Zim’s Florence Nightingale
● Self-taught midwife helps deliver 250 babies as strike-hit health system falters
The floor is dusty, the walls filthy and the furniture decrepit, but for two weeks in November a tiny flat in a Harare township was transformed into a maternity clinic where scores of babies were born.
Its owner, 69-year-old Esther Gwena, says she helped to deliver 250 infants as Zimbabwe’s health sector tottered — a feat that earned comparisons to Florence Nightingale, the pioneer of modern nursing.
Hundreds of junior medics at state hospitals began a strike three months ago because their salaries — less than $200 (about R2,900) a month — are not enough to live on in a country gripped by 500% inflation.
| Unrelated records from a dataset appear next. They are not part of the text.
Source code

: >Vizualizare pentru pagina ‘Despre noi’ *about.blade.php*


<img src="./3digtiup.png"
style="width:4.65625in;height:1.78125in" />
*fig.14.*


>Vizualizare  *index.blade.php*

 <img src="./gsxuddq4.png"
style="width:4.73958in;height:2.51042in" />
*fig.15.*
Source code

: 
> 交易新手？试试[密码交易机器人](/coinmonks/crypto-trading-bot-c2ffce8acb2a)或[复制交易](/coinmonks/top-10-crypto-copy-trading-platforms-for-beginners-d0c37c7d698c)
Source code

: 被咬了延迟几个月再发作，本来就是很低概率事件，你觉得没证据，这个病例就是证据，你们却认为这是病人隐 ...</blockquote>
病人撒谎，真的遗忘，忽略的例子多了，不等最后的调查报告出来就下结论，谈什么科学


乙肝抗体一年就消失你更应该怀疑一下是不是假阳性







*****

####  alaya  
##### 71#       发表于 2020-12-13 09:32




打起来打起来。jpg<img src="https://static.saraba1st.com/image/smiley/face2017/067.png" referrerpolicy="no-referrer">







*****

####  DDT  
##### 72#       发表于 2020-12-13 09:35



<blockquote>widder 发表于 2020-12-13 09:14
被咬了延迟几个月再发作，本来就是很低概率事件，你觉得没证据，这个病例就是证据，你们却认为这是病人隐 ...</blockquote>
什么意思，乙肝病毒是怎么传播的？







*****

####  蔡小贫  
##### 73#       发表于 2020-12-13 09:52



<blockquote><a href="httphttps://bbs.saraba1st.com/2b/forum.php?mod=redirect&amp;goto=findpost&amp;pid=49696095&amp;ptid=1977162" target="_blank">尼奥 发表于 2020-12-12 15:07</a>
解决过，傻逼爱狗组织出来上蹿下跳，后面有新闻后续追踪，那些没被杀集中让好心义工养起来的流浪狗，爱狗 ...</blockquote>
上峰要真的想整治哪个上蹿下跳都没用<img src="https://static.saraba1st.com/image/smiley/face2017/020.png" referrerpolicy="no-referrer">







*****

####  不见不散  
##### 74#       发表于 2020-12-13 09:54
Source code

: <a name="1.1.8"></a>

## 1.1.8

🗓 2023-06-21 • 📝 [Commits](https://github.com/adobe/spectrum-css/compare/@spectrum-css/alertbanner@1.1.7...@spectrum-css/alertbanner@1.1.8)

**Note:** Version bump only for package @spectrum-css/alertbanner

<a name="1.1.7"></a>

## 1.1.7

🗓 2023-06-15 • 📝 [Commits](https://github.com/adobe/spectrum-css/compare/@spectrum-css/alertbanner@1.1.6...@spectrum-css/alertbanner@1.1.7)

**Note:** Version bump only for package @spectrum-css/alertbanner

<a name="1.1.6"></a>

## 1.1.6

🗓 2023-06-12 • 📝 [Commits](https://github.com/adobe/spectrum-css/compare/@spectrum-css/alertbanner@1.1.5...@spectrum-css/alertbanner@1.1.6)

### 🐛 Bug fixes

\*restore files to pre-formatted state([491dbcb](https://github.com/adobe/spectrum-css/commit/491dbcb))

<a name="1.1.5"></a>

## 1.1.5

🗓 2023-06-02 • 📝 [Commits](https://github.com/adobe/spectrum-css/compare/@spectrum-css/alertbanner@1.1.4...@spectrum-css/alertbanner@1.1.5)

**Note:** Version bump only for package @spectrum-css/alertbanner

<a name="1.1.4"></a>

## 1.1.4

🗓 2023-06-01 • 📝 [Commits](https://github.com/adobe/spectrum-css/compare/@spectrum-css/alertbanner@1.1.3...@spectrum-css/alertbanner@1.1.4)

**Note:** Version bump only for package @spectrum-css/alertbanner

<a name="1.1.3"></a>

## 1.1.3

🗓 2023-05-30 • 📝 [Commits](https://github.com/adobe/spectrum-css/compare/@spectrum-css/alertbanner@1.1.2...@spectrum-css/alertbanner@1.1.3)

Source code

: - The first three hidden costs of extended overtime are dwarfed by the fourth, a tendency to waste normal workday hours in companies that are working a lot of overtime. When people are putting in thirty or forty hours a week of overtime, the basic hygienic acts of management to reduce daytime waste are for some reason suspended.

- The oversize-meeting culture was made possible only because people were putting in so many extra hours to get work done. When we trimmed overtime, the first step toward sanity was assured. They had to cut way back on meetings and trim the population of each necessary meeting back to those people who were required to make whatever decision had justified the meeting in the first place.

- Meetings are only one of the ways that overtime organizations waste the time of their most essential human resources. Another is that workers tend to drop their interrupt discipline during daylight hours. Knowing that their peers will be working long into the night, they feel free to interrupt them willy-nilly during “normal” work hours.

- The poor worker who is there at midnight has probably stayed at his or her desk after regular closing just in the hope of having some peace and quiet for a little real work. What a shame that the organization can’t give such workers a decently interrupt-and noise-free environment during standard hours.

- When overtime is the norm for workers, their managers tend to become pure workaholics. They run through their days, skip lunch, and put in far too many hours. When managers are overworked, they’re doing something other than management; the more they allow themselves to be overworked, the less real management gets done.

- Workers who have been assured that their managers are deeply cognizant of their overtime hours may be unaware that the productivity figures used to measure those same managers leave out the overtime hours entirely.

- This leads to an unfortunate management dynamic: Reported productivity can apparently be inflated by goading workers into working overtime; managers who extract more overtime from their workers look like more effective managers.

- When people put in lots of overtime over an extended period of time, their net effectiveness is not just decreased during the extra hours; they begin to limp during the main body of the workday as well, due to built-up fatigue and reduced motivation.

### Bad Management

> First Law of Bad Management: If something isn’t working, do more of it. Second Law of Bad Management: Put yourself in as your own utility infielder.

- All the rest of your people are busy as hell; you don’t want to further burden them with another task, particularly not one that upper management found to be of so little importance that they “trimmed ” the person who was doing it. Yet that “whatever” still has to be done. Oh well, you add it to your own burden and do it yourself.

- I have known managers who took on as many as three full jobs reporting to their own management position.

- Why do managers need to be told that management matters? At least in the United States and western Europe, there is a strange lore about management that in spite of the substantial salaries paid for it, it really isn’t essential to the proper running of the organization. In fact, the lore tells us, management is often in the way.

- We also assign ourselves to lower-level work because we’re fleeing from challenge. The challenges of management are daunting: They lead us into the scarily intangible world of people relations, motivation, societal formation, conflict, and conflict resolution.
Nurses are only working two days a week.
Those who can’t afford private care — the majority of the 14-million people reeling under an economic crisis compounded by acute food shortages — suffer at home or seek help from people like Gwena.
Senior doctors, in a letter last week, said state hospitals had become a “death trap” and warned of a “slow genocide”.
Gwena, a widow and member of the local Apostolic Faith sect, is a self-taught midwife.
When the health services strike peaked in November, she came to the rescue.
“A man came to me and said there were two women in advanced labour at a nearby clinic but the place was closed because the nurses were on strike,” she said in her tworoom flat in Mbare township.
She rushed there and found that one of the women had given birth to a baby which had died.
“I took the other one to my place, where I helped her. The baby survived. From that time, I knew I had to do something,” she said.
Word that she was helping deliver babies for free spread quickly. The state-owned television ZBC described her as “a modern Zimbabwean version of Florence Nightingale” and First Lady Auxillia Mnangagwa visited Gwena and donated food, detergents and blankets.
A funeral services company chipped in with a mobile water tank and pitched a tent outside as a waiting room for women before they went into advanced labour.
“I helped to deliver 250 babies ... they are alive and kicking and at home with their mothers,” Gwena said.
Two weeks later, the government asked her to stop after a nearby maternity clinic reopened.
Winnie Denhere, 35, cradled her two-day-old baby boy outside the clinic, where she had taken him for an immunisation injection.
“Everything went very well, she didn’t ask us for money,” she said, speaking of Gwena.
But while some laud Gwena as a selfless do-gooder, doctors worry that she exposed herself, the mothers and the babies to infection.
“We need to do something about our facilities so no-one goes to her,” Harare’s director of medical services, Prosper Chonzi, said.
Medicines have been in short supply and broken machines go unrepaired.
The government has fired 448 junior doctors for striking and senior doctors last week also stopped work in protest over the sacking of junior colleagues.
A senior doctor, speaking on condition of anonymity, said the situation had become untenable.
“There is no public health in Zimbabwe at the moment; everything has come to a standstill,” he said.
“Patients are dying.”
In the second largest city of Bulawayo, Zimbabweans living abroad are crowdfunding and sending money back home to offer health care for the vulnerable.
One such initiative is Citizwean Clinic, which opened its doors in November and attended to hundreds of patients in the first five days — providing free consultation and drugs.
“We go to the hospital but these days it’s bad, there are no doctors. We heard there were doctors here,” hypertensive patient Elina Dzingire, 63, said.
“We’ve really been helped here,” she said.
Health minister Obadiah Moyo admitted the situation in hospitals was constrained but said the government would soon advertise the posts left vacant by the sacked doctors.